• **What is asked**
Which section does the hyperphone post suggest readers skip to?

• **Excerpted text**
########################################

Hyperphone
"Did you know the Greenland shark doesn't reach reproductive maturity until it's over 100 years old?"
"Yeah, it's crazy! What evolutionary pressures could possibly have produced that trait? Maybe it has to do with... "Well I was thinking that...
Apparently this post extremely fails to communicate what a hyperphone even is. I want to leave the post as is because I think the motivation is really important. But you may wish to skip to the section "Hold on, what even is a hyperphone?" at the end.
1. Aside: Tools for thinking Parathesizers
Tools that help you think would be cool to have. By thinking, I mean what you're doing when you're solving problems that aren't satisfactorily addressed by your existing skills; the activity that leads to insight, ideas, creating language; the activity that defines, propagates, and solves constraints by generating new structure. A tool for thinking would be a tool that fits into this process, somehow enhancing it, or being available so that the thinking process can amplify its own strength by using the tool.

########################################

[Entries taken from a collection]
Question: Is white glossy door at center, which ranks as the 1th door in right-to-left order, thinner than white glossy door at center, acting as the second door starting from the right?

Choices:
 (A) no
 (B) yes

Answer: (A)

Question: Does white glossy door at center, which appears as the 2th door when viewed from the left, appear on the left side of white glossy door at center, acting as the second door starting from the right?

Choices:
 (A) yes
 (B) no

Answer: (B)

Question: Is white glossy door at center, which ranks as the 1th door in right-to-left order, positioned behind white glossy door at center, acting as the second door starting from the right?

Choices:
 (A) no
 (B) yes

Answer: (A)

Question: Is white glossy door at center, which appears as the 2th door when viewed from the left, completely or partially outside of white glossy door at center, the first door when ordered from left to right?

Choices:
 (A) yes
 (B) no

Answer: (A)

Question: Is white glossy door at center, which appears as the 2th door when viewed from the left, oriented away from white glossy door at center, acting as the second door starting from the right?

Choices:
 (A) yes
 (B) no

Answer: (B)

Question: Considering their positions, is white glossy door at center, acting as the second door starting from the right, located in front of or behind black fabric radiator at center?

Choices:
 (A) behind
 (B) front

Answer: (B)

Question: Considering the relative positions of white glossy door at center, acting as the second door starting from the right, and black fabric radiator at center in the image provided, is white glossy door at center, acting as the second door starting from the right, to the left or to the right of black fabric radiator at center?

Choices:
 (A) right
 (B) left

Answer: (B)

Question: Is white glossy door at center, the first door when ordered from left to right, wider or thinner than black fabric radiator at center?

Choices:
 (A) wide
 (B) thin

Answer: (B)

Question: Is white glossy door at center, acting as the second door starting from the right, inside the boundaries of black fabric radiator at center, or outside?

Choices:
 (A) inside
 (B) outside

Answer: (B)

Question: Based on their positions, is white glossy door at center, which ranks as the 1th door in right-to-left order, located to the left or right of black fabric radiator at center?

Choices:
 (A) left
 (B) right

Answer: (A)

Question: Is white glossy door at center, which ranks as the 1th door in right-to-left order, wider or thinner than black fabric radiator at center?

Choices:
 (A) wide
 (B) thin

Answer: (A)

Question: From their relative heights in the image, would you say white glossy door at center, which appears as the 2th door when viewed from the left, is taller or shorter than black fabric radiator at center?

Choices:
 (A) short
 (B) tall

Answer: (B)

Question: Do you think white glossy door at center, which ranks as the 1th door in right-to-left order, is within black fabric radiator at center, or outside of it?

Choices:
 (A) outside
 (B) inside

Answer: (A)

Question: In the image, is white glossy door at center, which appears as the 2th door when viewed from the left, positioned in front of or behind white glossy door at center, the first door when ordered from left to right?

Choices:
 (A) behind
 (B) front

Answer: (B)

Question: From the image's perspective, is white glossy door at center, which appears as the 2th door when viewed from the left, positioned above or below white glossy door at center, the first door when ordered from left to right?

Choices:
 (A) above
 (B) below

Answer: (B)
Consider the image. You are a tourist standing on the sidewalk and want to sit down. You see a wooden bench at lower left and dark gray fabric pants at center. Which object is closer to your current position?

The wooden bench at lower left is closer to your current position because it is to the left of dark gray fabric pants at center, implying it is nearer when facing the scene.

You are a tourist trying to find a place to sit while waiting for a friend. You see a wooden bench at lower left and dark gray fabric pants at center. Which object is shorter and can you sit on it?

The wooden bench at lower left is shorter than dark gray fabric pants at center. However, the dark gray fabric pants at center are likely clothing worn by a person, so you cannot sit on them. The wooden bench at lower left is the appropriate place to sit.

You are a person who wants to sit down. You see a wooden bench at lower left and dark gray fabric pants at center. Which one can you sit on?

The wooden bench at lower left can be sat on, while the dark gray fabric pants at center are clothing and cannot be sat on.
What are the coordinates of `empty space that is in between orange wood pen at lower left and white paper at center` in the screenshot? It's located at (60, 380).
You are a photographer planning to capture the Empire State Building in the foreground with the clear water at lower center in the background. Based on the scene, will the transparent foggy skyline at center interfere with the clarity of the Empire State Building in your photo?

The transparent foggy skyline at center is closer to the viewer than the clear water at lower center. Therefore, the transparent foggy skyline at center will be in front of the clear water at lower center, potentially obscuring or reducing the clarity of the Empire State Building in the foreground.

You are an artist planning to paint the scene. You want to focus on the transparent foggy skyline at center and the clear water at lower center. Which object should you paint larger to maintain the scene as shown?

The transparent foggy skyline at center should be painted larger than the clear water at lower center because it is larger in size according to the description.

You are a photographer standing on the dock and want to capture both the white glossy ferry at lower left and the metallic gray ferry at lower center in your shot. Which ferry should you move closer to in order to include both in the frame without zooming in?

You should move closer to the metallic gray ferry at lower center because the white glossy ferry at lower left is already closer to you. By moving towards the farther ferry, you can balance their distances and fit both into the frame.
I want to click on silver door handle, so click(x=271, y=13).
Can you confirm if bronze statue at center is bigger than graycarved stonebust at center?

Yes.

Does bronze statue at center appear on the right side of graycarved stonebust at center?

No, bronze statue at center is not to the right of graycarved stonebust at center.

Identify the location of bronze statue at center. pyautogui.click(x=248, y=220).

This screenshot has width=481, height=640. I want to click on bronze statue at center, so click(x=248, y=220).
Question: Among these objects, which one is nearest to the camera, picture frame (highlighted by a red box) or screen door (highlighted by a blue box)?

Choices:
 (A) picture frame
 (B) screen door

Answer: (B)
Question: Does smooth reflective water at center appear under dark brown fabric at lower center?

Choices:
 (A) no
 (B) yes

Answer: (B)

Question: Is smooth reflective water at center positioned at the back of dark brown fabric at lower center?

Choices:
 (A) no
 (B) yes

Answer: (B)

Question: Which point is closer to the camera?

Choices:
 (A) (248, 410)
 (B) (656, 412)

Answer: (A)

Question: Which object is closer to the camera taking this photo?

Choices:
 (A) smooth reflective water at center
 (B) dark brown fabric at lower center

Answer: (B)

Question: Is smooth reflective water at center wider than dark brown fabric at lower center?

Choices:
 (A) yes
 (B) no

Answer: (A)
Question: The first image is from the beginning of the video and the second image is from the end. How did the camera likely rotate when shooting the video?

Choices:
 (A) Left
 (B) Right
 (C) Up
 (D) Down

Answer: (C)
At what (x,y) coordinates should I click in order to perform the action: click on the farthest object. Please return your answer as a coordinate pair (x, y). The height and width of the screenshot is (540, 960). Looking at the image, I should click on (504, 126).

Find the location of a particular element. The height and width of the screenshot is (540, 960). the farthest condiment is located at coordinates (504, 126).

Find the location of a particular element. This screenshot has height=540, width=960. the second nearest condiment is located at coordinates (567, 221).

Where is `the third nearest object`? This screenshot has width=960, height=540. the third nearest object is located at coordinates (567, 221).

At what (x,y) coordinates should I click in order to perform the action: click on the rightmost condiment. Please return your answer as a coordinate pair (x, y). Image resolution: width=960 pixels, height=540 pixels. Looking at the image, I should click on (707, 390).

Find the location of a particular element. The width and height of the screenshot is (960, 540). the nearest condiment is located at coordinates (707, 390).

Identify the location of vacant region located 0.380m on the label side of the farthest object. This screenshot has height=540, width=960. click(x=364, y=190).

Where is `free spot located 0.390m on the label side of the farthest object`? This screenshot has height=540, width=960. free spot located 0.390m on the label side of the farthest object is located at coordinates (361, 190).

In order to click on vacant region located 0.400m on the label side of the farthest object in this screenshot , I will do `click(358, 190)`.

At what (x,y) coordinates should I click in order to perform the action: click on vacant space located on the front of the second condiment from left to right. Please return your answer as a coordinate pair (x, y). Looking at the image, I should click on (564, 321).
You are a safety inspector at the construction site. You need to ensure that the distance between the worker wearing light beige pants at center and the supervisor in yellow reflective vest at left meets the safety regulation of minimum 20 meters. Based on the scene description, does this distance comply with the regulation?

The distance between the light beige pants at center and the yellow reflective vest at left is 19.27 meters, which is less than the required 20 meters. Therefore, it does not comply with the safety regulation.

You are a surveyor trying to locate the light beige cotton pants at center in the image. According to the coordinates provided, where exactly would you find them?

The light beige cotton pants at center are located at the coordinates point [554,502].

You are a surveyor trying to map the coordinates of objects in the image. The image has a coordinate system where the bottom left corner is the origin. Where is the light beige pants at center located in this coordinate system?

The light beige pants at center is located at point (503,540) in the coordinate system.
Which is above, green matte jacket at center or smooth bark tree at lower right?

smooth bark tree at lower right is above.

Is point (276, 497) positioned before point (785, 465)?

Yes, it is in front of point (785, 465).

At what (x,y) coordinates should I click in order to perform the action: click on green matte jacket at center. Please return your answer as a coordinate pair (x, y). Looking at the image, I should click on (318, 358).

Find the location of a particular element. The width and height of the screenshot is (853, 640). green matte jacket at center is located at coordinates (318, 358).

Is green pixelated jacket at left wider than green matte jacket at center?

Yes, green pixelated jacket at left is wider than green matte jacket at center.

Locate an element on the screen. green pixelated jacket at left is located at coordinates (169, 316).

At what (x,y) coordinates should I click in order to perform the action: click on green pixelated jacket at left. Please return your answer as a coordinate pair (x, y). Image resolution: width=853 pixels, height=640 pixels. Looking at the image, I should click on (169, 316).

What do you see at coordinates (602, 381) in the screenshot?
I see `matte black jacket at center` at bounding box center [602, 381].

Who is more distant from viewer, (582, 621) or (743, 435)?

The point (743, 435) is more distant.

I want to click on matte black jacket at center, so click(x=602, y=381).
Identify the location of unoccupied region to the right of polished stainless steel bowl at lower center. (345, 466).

########################################

• **Worked solution**
The section "Hold on, what even is a hyperphone?" at the end.